▸ **Exercise objective**
Pick each line that has "pixels" out of the records.

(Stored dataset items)
=== Begin Enclosure ===

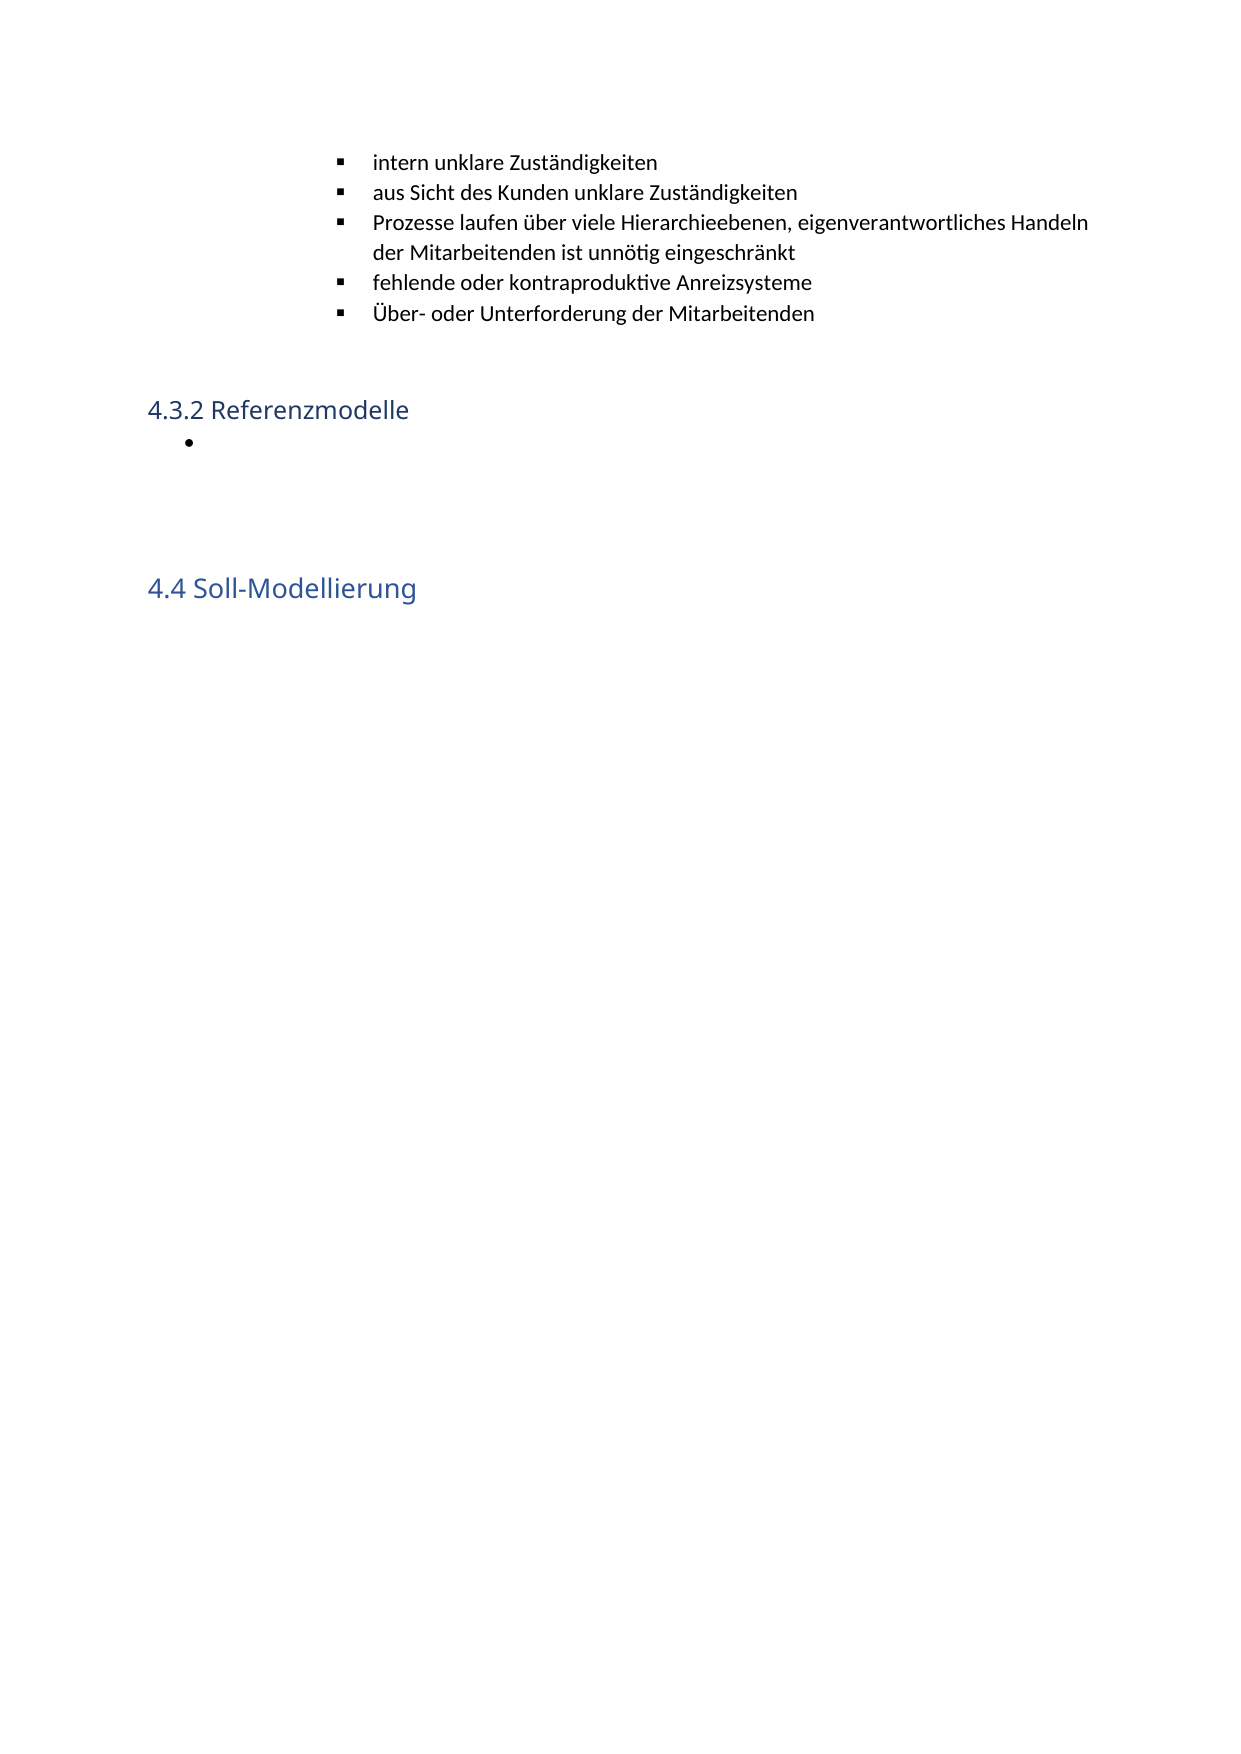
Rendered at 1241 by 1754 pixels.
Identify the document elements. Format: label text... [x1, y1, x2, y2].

list Prozesse laufen über viele Hierarchieebenen, eigenverantwortliches Handeln der Mitarbeitenden ist unnötig eingeschränkt [335, 208, 1093, 266]
list Über- oder Unterforderung der Mitarbeitenden [335, 299, 1093, 327]
subtitle 4.4 Soll-Modellierung [148, 570, 1093, 607]
list aus Sicht des Kunden unklare Zuständigkeiten [335, 178, 1093, 206]
list intern unklare Zuständigkeiten [335, 148, 1093, 176]
subtitle 4.3.2 Referenzmodelle [148, 392, 1093, 426]
list fehlende oder kontraproduktive Anreizsysteme [335, 268, 1093, 296]
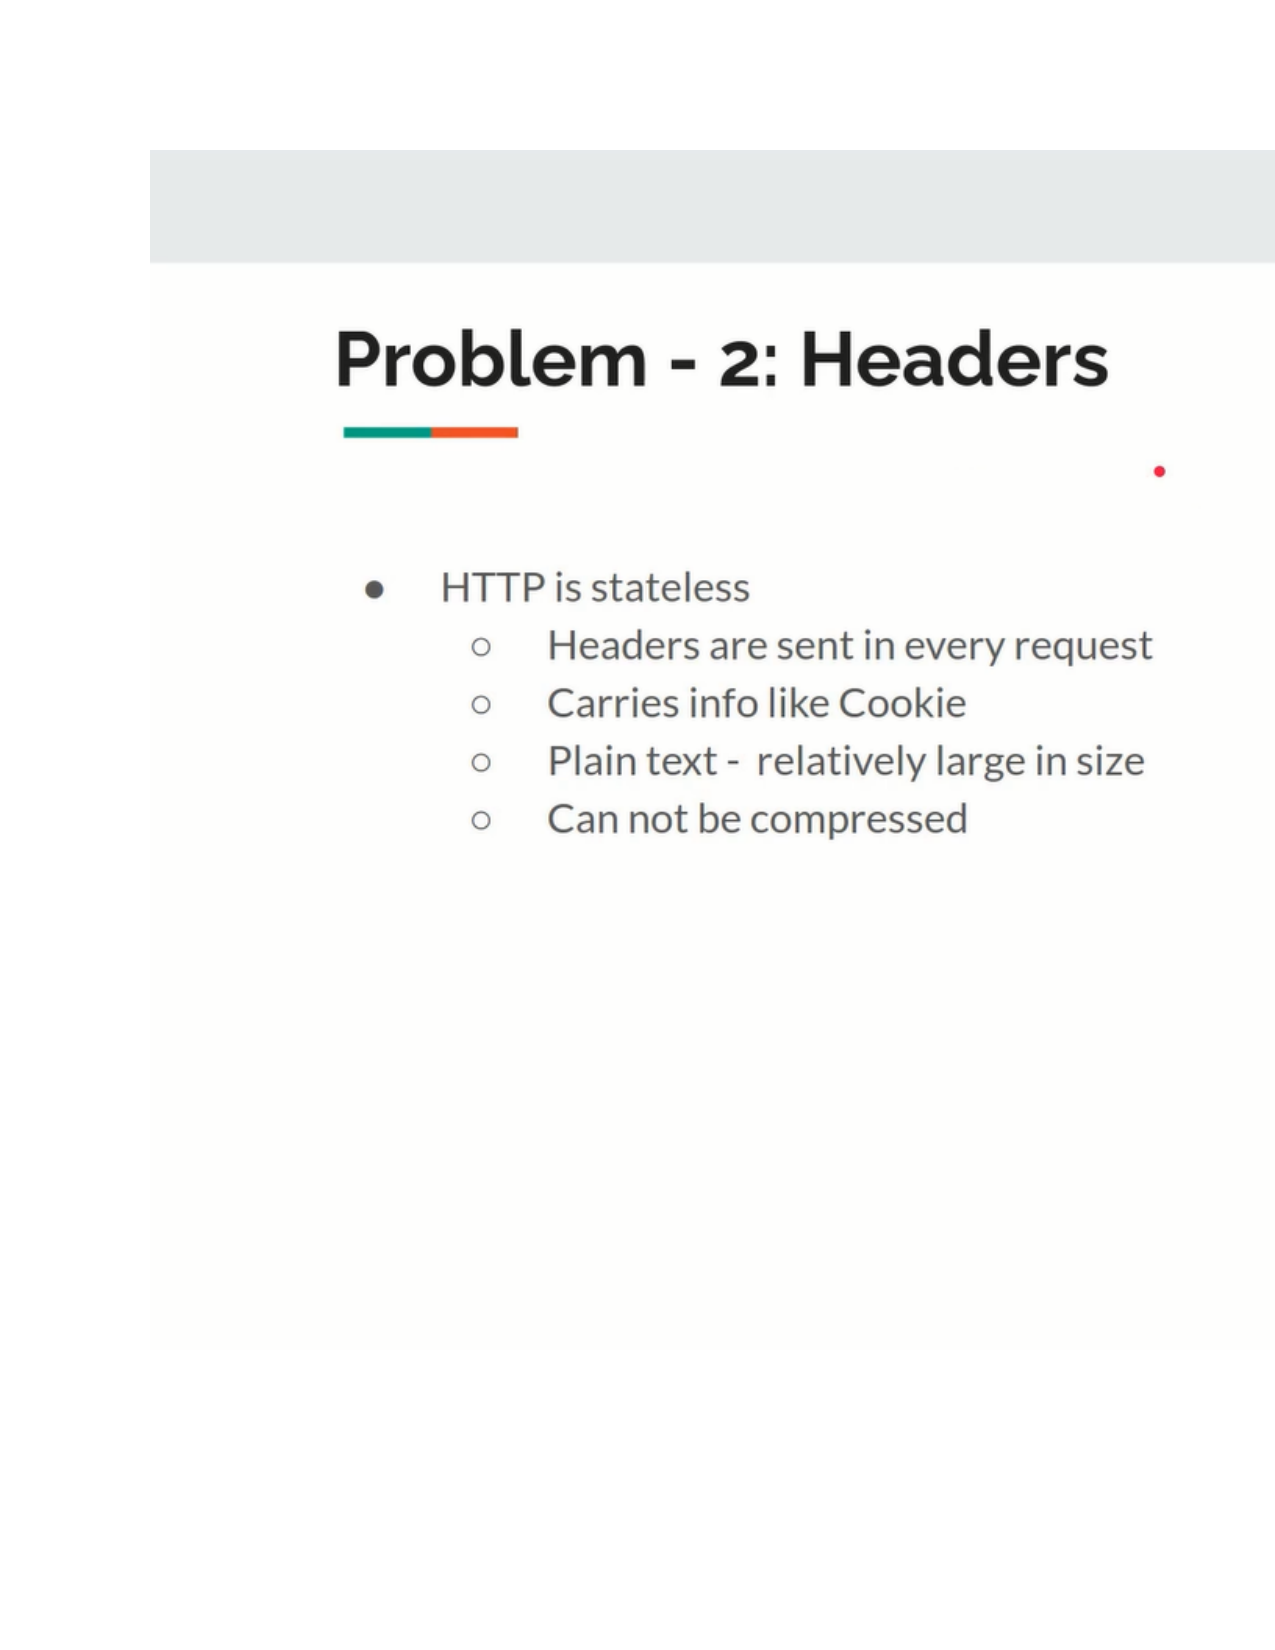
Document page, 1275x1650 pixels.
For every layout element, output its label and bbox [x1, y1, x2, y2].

picture [150, 150, 1275, 1350]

=== End Enclosure ===

▸ **Problem solution**
Rendered at 1241 by 1754 pixels.
Document page, 1275x1650 pixels.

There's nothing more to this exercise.